Häxan @UAlbany

"Häxan: Witchcraft Through the Ages" (Denmark, 1922, 104 minutes, color tinted b/w, with Danish and English intertitles, silent with restored original score, directed by Benjamin Christensen) will be shown on Friday, October 22, 2010 at 7:30 p.m. in Page Hall, 135 Western Avenue, on the University at Albany's downtown campus. Sponsored by the New York State Writers Institute, the screening is free and open to the public.

Häxan (English title: The Witches or Witchcraft Through The
Ages
) is a 1922 Swedish/Danish silent film written and directed by Benjamin Christensen. Based partly on Christensen's study of the Malleus Maleficarum, a 15th century German guide for inquisitors, Häxan is a study of how superstition and the misunderstanding of diseases and mental illness could lead to the hysteria of the witch-hunts.

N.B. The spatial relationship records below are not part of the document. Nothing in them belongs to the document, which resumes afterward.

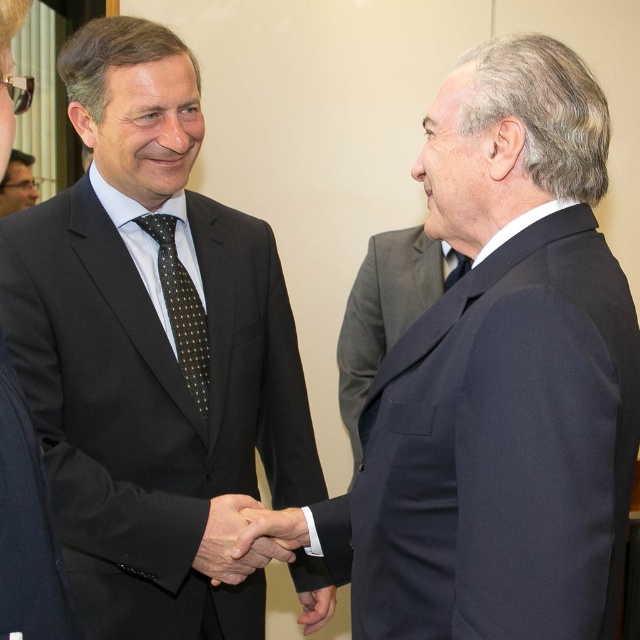
You are a photographer standing 10 feet away from the scene. You want to take a photo that includes both the smooth skin handshake at center and the matte black suit at upper left. Can you fit both into your camera frame if your camera has a 5.69 feet field of view?

The smooth skin handshake at center and the matte black suit at upper left are 5.69 feet apart from each other. Since your camera has a 5.69 feet field of view, you can fit both into your camera frame.

You are a fashion designer observing two suits in the image. The dark gray wool suit at center and the matte black suit at upper left. Which one is bigger in size?

The dark gray wool suit at center has a larger size compared to the matte black suit at upper left.

You are standing in a professional setting and see the navy wool suit at right. If you want to approach the person wearing it without moving too close, what is the minimum distance you should maintain?

The minimum distance you should maintain is approximately 30.82 inches, as that is the current distance between you and the navy wool suit at right.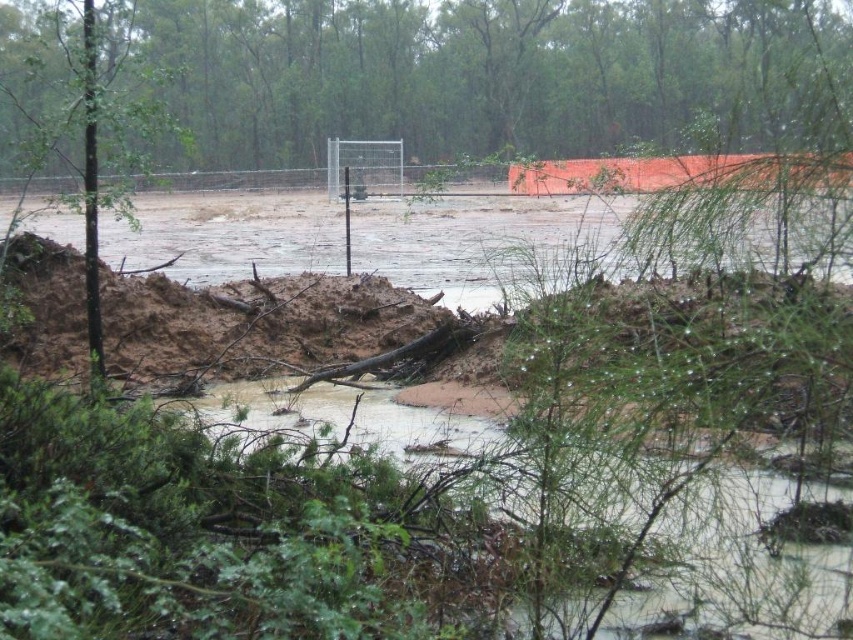
Which is more to the left, green matte fence at upper center or brown muddy water at center?

green matte fence at upper center

Can you confirm if green matte fence at upper center is taller than brown muddy water at center?

Indeed, green matte fence at upper center has a greater height compared to brown muddy water at center.

Does point (584, 74) come closer to viewer compared to point (711, 563)?

No, it is behind (711, 563).

In order to click on green matte fence at upper center in this screenshot , I will do `click(490, 74)`.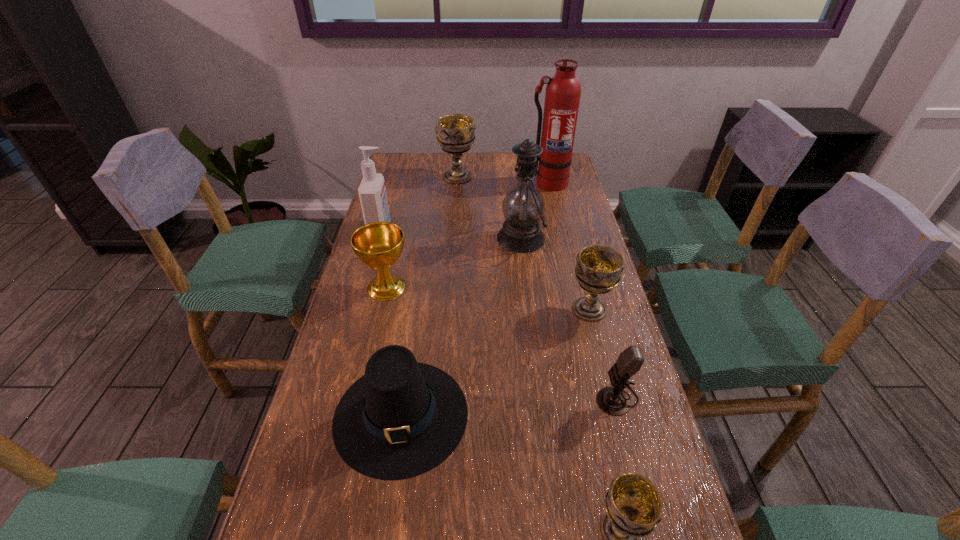
Select which white chalice appears as the closest to the microphone. Please provide its 2D coordinates. Your answer should be formatted as a tuple, i.e. [(x, y)], where the tuple contains the x and y coordinates of a point satisfying the conditions above.

[(599, 268)]

Locate which white chalice ranks second in proximity to the fire extinguisher. Please provide its 2D coordinates. Your answer should be formatted as a tuple, i.e. [(x, y)], where the tuple contains the x and y coordinates of a point satisfying the conditions above.

[(599, 268)]

Locate an element on the screen. vacant space that satisfies the following two spatial constraints: 1. on the front label of the cleansing agent; 2. on the right side of the second nearest white chalice is located at coordinates (358, 309).

Where is `vacant space that satisfies the following two spatial constraints: 1. on the back side of the leftmost chalice; 2. on the front label of the seventh shortest object`? The height and width of the screenshot is (540, 960). vacant space that satisfies the following two spatial constraints: 1. on the back side of the leftmost chalice; 2. on the front label of the seventh shortest object is located at coordinates (400, 229).

The image size is (960, 540). Find the location of `vacant area that satisfies the following two spatial constraints: 1. on the back side of the gold chalice; 2. on the left side of the gray oil lamp`. vacant area that satisfies the following two spatial constraints: 1. on the back side of the gold chalice; 2. on the left side of the gray oil lamp is located at coordinates (397, 238).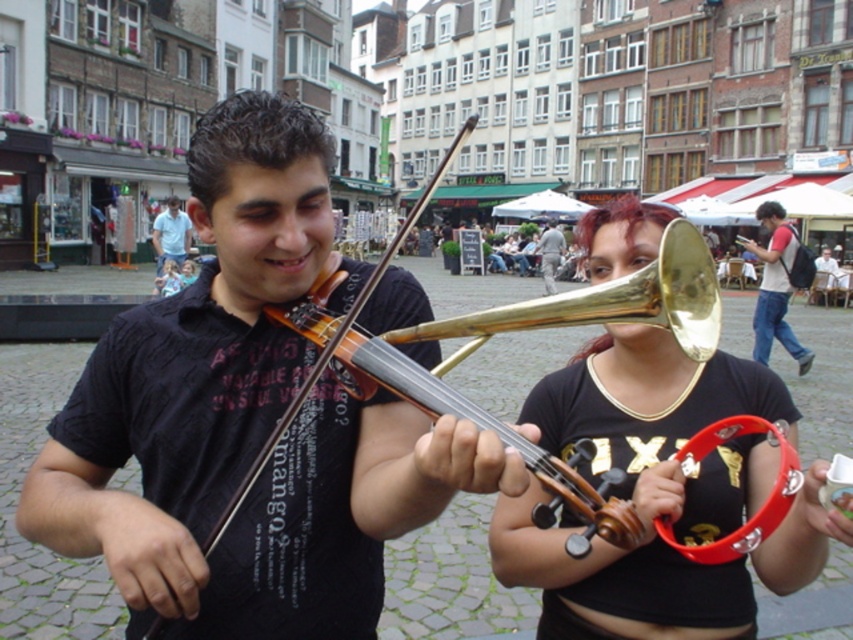
You are a street performer who just finished your set. You see a light blue shirt at center and a white plastic cup at lower right. Which object is closer to the left side of the scene?

The light blue shirt at center is closer to the left side of the scene because it is positioned to the left of the white plastic cup at lower right.

You are a photographer standing in the square and want to capture both the light blue shirt at center and the white plastic cup at lower right in the same frame. Which object should you focus on first to ensure both are in focus?

The light blue shirt at center is larger in size than the white plastic cup at lower right, so you should focus on the light blue shirt at center first to ensure both are in focus.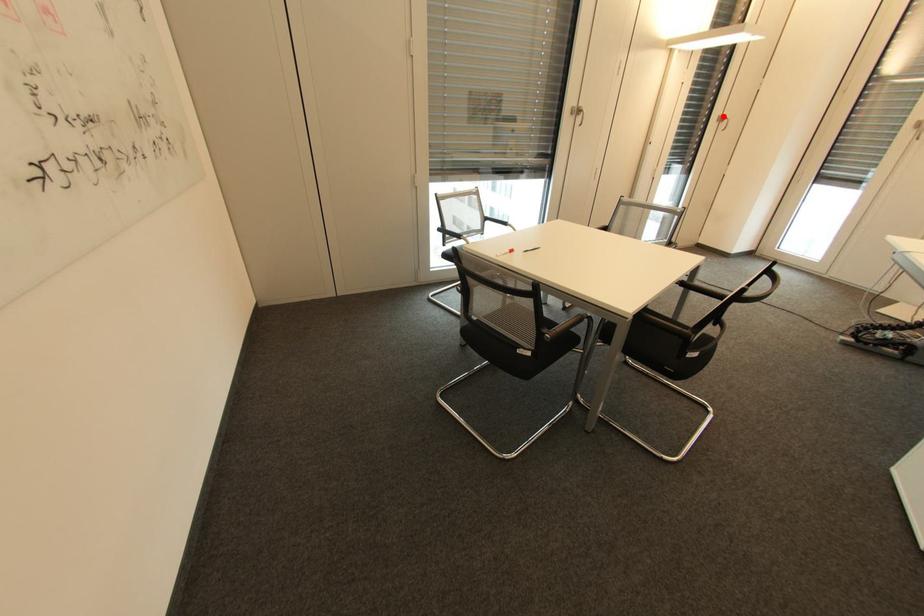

The film was made as a documentary but contains dramatized sequences that are comparable to horror films. With Christensen's meticulous recreation of medieval scenes and the lengthy production period, the film was the most expensive Scandinavian silent film ever made, costing nearly two million Swedish krona. Although it won acclaim in Denmark and Sweden, the film was banned in the United States and heavily censored in other countries for what were considered at that time graphic depictions of torture, nudity, and sexual perversion.

Yes, sex goes hand-in-hand with Satan, and Christensen's flamboyant portrayal of the aforementioned character, complete with flicking, wanton tongue, drives home the point (well, that and a peppering of nudity). Unique to say the least, ‘Haxan' is a rather weird curio of a film with some incredibly atmospheric, somewhat graphic images, esp. for that era.